[Saved entries]

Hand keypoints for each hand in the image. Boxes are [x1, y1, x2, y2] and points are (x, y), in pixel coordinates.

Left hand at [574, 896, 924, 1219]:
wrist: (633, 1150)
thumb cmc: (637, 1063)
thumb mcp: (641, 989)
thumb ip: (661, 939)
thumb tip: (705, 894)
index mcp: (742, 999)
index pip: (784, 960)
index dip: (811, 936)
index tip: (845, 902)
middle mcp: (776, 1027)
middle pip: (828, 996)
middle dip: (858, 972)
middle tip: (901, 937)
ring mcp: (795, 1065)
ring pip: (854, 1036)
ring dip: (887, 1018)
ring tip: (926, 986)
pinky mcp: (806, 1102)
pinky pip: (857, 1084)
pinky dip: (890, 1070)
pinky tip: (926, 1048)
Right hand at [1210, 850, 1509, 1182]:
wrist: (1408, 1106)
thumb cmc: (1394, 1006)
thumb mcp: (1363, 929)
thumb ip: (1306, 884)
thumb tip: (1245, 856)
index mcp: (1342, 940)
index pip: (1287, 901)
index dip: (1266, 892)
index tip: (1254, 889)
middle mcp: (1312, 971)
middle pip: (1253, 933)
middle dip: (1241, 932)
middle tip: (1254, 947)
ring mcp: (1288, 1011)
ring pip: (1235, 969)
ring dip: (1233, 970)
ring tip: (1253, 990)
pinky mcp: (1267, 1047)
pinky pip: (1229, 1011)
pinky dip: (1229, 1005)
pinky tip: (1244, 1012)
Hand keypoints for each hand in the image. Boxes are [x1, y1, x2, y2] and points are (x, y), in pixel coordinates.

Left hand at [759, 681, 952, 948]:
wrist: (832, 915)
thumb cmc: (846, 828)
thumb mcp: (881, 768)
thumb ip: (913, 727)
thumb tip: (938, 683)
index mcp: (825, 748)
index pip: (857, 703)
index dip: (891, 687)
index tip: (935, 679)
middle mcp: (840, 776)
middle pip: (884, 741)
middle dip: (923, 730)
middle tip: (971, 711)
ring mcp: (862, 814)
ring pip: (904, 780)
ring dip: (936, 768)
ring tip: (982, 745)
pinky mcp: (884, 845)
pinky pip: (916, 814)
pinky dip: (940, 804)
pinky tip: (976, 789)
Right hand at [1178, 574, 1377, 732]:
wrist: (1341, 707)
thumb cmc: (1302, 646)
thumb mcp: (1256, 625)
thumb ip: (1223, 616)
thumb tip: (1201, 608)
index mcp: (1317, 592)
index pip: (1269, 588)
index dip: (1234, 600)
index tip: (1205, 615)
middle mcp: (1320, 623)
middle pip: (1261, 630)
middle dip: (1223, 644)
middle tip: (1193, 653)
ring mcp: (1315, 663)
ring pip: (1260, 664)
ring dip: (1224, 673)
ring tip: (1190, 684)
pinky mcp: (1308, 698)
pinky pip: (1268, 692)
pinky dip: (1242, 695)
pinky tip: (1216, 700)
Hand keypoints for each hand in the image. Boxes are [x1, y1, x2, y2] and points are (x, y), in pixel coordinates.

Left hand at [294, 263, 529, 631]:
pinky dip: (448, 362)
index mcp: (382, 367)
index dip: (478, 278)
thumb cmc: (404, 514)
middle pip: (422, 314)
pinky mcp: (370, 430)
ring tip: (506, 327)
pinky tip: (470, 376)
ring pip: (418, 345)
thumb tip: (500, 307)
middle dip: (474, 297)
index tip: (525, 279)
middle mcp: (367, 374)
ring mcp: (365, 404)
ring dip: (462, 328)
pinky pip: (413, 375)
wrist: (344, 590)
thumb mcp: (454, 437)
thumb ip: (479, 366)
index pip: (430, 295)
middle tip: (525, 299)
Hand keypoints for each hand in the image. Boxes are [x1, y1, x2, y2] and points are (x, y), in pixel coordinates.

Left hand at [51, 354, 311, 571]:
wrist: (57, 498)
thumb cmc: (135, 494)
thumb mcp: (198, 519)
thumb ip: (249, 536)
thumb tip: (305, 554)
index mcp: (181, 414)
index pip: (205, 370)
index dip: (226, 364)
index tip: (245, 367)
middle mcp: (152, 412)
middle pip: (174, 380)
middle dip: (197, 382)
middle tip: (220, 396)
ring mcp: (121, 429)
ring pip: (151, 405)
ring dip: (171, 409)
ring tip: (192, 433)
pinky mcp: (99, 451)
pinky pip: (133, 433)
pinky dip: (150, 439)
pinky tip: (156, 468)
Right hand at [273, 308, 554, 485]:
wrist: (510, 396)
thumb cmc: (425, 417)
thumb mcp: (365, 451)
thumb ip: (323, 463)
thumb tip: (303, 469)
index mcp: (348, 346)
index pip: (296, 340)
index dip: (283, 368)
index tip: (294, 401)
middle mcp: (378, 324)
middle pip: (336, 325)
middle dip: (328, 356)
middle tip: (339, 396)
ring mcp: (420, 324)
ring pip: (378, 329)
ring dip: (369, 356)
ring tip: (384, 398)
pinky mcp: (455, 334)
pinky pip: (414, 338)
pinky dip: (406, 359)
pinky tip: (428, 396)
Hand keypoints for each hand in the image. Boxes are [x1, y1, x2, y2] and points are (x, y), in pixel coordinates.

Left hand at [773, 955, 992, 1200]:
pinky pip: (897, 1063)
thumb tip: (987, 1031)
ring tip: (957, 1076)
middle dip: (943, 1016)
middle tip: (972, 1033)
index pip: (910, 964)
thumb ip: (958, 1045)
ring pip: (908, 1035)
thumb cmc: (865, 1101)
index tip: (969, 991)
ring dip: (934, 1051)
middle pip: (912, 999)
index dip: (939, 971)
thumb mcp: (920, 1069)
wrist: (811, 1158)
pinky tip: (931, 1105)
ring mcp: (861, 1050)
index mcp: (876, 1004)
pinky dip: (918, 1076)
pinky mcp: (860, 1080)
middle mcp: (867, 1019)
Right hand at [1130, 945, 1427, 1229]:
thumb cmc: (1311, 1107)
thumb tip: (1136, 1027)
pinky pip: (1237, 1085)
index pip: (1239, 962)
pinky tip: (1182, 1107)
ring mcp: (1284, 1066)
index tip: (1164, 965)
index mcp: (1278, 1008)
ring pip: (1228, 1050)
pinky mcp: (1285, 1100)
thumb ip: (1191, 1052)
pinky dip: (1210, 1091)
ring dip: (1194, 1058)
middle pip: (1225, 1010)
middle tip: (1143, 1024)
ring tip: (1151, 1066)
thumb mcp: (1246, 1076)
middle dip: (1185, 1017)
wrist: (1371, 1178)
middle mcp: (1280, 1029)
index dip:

# HOW TO COMPLETE THIS TASK
All of the entries above need to be output again exactly.

# RESULT OF THIS TASK
Hand keypoints for each hand in the image. Boxes are [x1, y1, x2, y2] and points are (x, y), in pixel coordinates.

Left hand at [574, 896, 924, 1219]:
wrist: (633, 1150)
thumb cmc: (637, 1063)
thumb mcp: (641, 989)
thumb ip: (661, 939)
thumb tip: (705, 894)
index mcp: (742, 999)
index pip: (784, 960)
index dip: (811, 936)
index tip: (845, 902)
middle mcp: (776, 1027)
middle pip: (828, 996)
middle dip: (858, 972)
middle tip: (901, 937)
ring mcp: (795, 1065)
ring pip: (854, 1036)
ring dip: (887, 1018)
ring tip: (926, 986)
pinky mcp: (806, 1102)
pinky pip: (857, 1084)
pinky dip: (890, 1070)
pinky tip: (926, 1048)
Right hand at [1210, 850, 1509, 1182]:
wrist: (1408, 1106)
thumb cmc: (1394, 1006)
thumb mcp: (1363, 929)
thumb ip: (1306, 884)
thumb tip: (1245, 856)
index mcp: (1342, 940)
index pip: (1287, 901)
index dip: (1266, 892)
index tip: (1254, 889)
middle mcp: (1312, 971)
middle pip: (1253, 933)
middle dip: (1241, 932)
middle tip: (1254, 947)
ring mcp: (1288, 1011)
ring pip: (1235, 969)
ring dip: (1233, 970)
ring tip: (1253, 990)
pinky mcp: (1267, 1047)
pinky pip: (1229, 1011)
pinky dip: (1229, 1005)
pinky tip: (1244, 1012)
Hand keypoints for each hand in the image. Boxes are [x1, y1, x2, y2] and points are (x, y), in pixel coordinates.

Left hand at [759, 681, 952, 948]:
wrist: (832, 915)
thumb cmc: (846, 828)
thumb mcp: (881, 768)
thumb ip: (913, 727)
thumb tip: (938, 683)
index mcp: (825, 748)
index pip: (857, 703)
index dip: (891, 687)
index tip: (935, 679)
middle mcp: (840, 776)
middle pip: (884, 741)
middle dip: (923, 730)
middle tip: (971, 711)
ring mcp: (862, 814)
ring pip: (904, 780)
ring dip: (936, 768)
ring tip: (982, 745)
pinky mcp: (884, 845)
pinky pip: (916, 814)
pinky dip: (940, 804)
pinky tip: (976, 789)
Right hand at [1178, 574, 1377, 732]:
wrist: (1341, 707)
thumb cmc: (1302, 646)
thumb mcp: (1256, 625)
thumb ip: (1223, 616)
thumb tip: (1201, 608)
index mcp: (1317, 592)
index pip: (1269, 588)
index dip: (1234, 600)
index tip: (1205, 615)
middle mcp: (1320, 623)
middle pip: (1261, 630)
middle dip: (1223, 644)
middle tip: (1193, 653)
ring mcp: (1315, 663)
ring pip: (1260, 664)
ring dip: (1224, 673)
ring tip: (1190, 684)
pinky mcp: (1308, 698)
pinky pip: (1268, 692)
pinky dip: (1242, 695)
pinky tip: (1216, 700)
Hand keypoints for each hand in the image. Boxes are [x1, y1, x2, y2] and points are (x, y), in pixel coordinates.

Left hand at [294, 263, 529, 631]:
pinky dip: (448, 362)
index mcp: (382, 367)
index dip: (478, 278)
thumb cmc: (404, 514)
middle pip: (422, 314)
pinky mcp: (370, 430)
ring tip: (506, 327)
pinky tip: (470, 376)
ring pip: (418, 345)
thumb tip: (500, 307)
middle dip: (474, 297)
index tip: (525, 279)
middle mcp: (367, 374)
ring mcp: (365, 404)
ring dip: (462, 328)
pinky pip: (413, 375)
wrist: (344, 590)
thumb mcp: (454, 437)
thumb ip: (479, 366)
index pip: (430, 295)
middle tip: (525, 299)
Hand keypoints for each hand in the image. Boxes are [x1, y1, x2, y2] and points are (x, y), in pixel coordinates.

Left hand at [51, 354, 311, 571]:
wrist: (57, 498)
thumb cmc: (135, 494)
thumb mcp: (198, 519)
thumb ip: (249, 536)
thumb tip: (305, 554)
index mcp: (181, 414)
index pip: (205, 370)
index dip: (226, 364)
index tip: (245, 367)
middle mcp: (152, 412)
middle pip: (174, 380)
middle dip: (197, 382)
middle tip: (220, 396)
ring mcp: (121, 429)
ring pip: (151, 405)
ring dip: (171, 409)
ring tip: (192, 433)
pinky mcp: (99, 451)
pinky pip: (133, 433)
pinky dip: (150, 439)
pinky tip: (156, 468)
Right hand at [273, 308, 554, 485]:
wrist: (510, 396)
thumb cmc: (425, 417)
thumb mcp: (365, 451)
thumb ip: (323, 463)
thumb tip: (303, 469)
index mcp: (348, 346)
index pip: (296, 340)
index dip: (283, 368)
index tip: (294, 401)
middle mcp: (378, 324)
middle pip: (336, 325)
middle dip: (328, 356)
middle tip: (339, 396)
ring mcp: (420, 324)
ring pip: (378, 329)
ring dip: (369, 356)
ring tip: (384, 398)
pinky mcp: (455, 334)
pinky pip: (414, 338)
pinky dip: (406, 359)
pinky tip: (428, 396)
Hand keypoints for each hand in the image. Boxes are [x1, y1, x2, y2] and points are (x, y), in pixel coordinates.

Left hand at [773, 955, 992, 1200]:
pinky pip: (897, 1063)
thumb tip: (987, 1031)
ring tip: (957, 1076)
middle dip: (943, 1016)
middle tip: (972, 1033)
index pip: (910, 964)
thumb ip: (958, 1045)
ring pip: (908, 1035)
thumb cmc: (865, 1101)
index tip: (969, 991)
ring dip: (934, 1051)
middle pip: (912, 999)
index dip: (939, 971)
thumb mcp: (920, 1069)
wrist: (811, 1158)
pinky tip: (931, 1105)
ring mcp: (861, 1050)
index mcp: (876, 1004)
pinky dip: (918, 1076)
pinky mcp: (860, 1080)
middle mcp: (867, 1019)
Right hand at [1130, 945, 1427, 1229]:
thumb cmc: (1311, 1107)
thumb tip: (1136, 1027)
pinky pip: (1237, 1085)
index pip: (1239, 962)
pinky tip: (1182, 1107)
ring mcp: (1284, 1066)
index tip: (1164, 965)
index mcp: (1278, 1008)
ring pip: (1228, 1050)
pinky mcp: (1285, 1100)
thumb ip: (1191, 1052)
pinky dip: (1210, 1091)
ring dip: (1194, 1058)
middle pip: (1225, 1010)
middle tip: (1143, 1024)
ring tip: (1151, 1066)
thumb mcp: (1246, 1076)
middle dip: (1185, 1017)
wrist: (1371, 1178)
middle mcp: (1280, 1029)
index dip:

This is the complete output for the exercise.